But wonders of wonder, Pakistan did not implode. Neither when Indian experts were predicting it, nor when they stopped predicting it. And today, once again the experts are back at anticipating Pakistan’s implosion and its impact on India. Remember, for over a decade, the same experts were predicting that Pakistan would divert Afghan Mujahids to Kashmir once the US troops withdrew from Afghanistan. That didn’t happen either.

So, here’s a question. Why are our experts, the so-called strategic and intellectual capital of the nation, stuck in a time loop? Are they simply incapable of thinking beyond their prejudices or do they not have the capacity to think at all, hence it is convenient to recycle old ideas? Or worse, like the government, do they believe that peddling rhetoric is a good device to distract people from the daily growing heap of policy failures?

At a time when the world is witnessing unprecedented geopolitical turmoil, what the Chinese refer to as once in a century change, our experts are obsessing about Pakistan’s implosion.
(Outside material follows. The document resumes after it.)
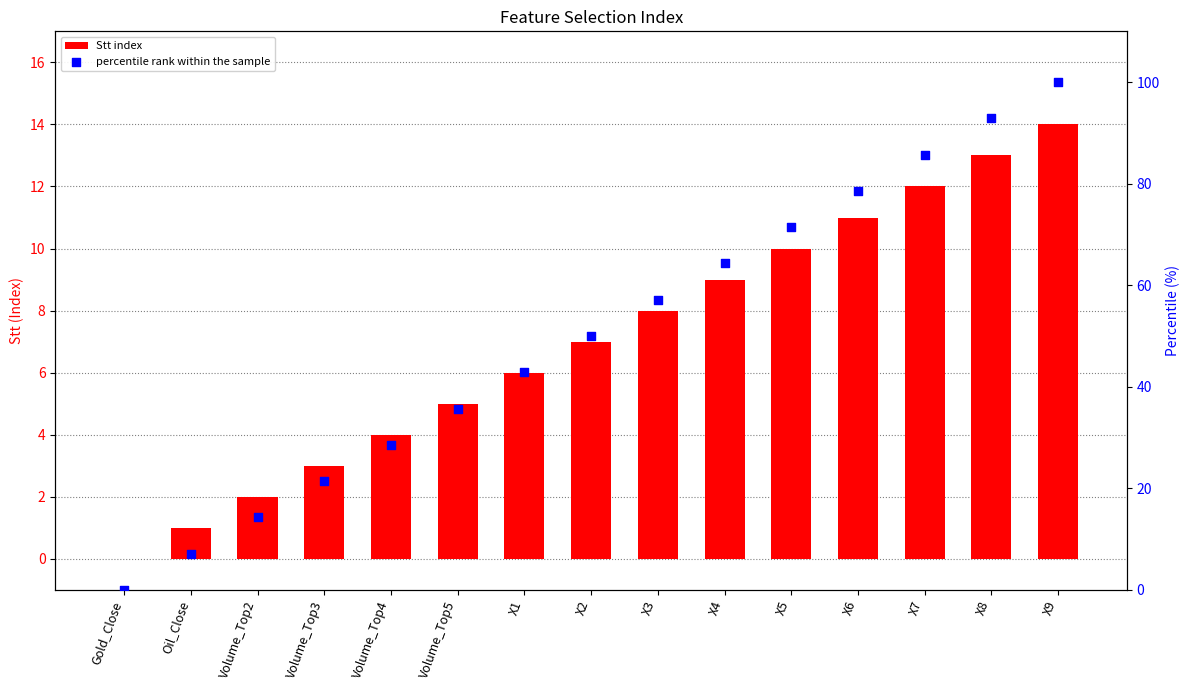

Which series contains the lowest Y value?

Stt index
China is in physical occupation of Indian territory, having unilaterally redefined where the military line runs in eastern Ladakh, and Indian opinion-makers are expending valuable time and intellectual resources on how soon Pakistan becomes bankrupt. High technology is not only changing the character of warfare but also reshaping relations between nations—chip war is not in the realm of fantasy—and Indian experts are waxing eloquent on prime minister’s charisma influencing the world.
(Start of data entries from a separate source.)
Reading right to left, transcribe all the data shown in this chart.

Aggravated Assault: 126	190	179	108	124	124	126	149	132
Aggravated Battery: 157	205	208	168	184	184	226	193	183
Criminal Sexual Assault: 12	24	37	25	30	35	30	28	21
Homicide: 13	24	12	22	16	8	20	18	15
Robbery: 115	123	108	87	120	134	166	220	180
The military leaders or military experts’ job is to give the best, even if uncomfortable, advice to the government. And in present times, given their goodwill and reach among the ordinary people, especially through social media, they are not only information disseminators but opinion-makers. Shouldn’t this put a responsibility on them to keep themselves abreast of developments in their area and reflect upon them? When asked to speak at a public forum, shouldn’t they attempt to spark debate through their ideas, which eventually may inform policymaking? If they talk the language of a layperson what is their expertise worth.

Of course, Pakistan has problems, but does our thinking community genuinely believe that India has no problem in the domain of national security to which government attention needs to be drawn through repeated public discussion? Are we so secure internally and externally that we can only talk of problems that others are facing?
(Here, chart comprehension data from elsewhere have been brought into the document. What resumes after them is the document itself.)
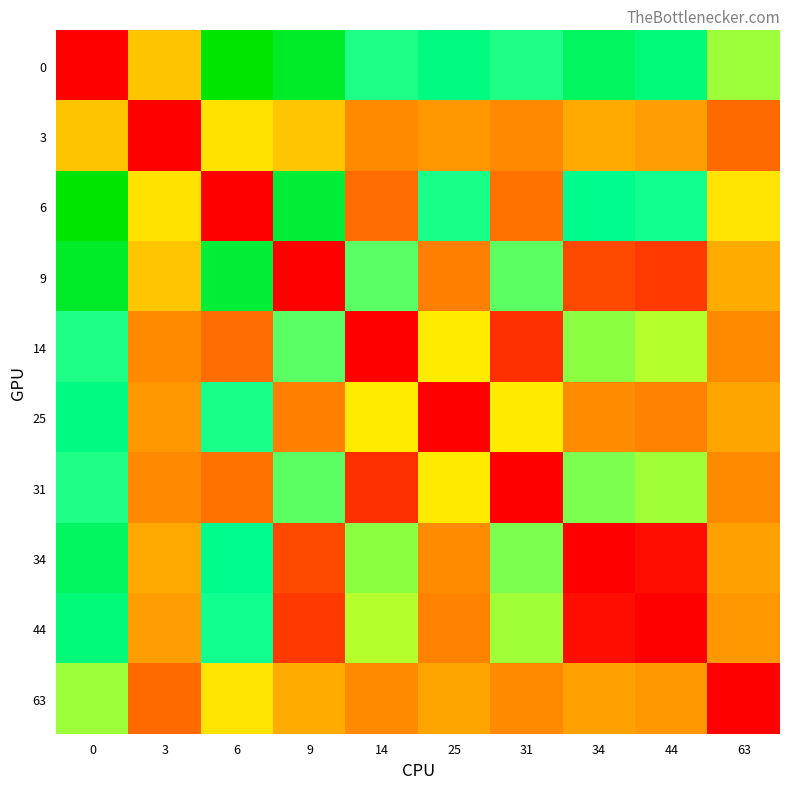

Reading left to right, extract all data points from this chart.

row_0: 0=0	3=256	6=544	9=514	14=422	25=450	31=421	34=476	44=460	63=368
row_1: 0=256	3=0	6=292	9=258	14=170	25=194	31=169	34=220	44=204	63=116
row_2: 0=544	3=292	6=0	9=505	14=122	25=424	31=130	34=444	44=428	63=294
row_3: 0=514	3=258	6=505	9=0	14=397	25=153	31=396	34=79	44=63	63=225
row_4: 0=422	3=170	6=122	9=397	14=0	25=302	31=51	34=374	44=358	63=172
row_5: 0=450	3=194	6=424	9=153	14=302	25=0	31=301	34=174	44=158	63=217
row_6: 0=421	3=169	6=130	9=396	14=51	25=301	31=0	34=382	44=366	63=171
row_7: 0=476	3=220	6=444	9=79	14=374	25=174	31=382	34=0	44=16	63=211
row_8: 0=460	3=204	6=428	9=63	14=358	25=158	31=366	34=16	44=0	63=195
row_9: 0=368	3=116	6=294	9=225	14=172	25=217	31=171	34=211	44=195	63=0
Incidentally, the Indian wise man Chanakya, in whose name much wisdom is floated around, wrote in his advice to the king that a secure homeland and awareness of the external enemy is critical for the sustenance and prosperity of the State. And even more presciently, ‘A person who is aware of future troubles, and fight against them with his intelligence will be always happy. And a person who remains inactive (without working) waiting for good days to come will destroy his own life.’

If only those who live by his name had the time to read his work. They would then understand that the biggest enemy of the State is a sycophant.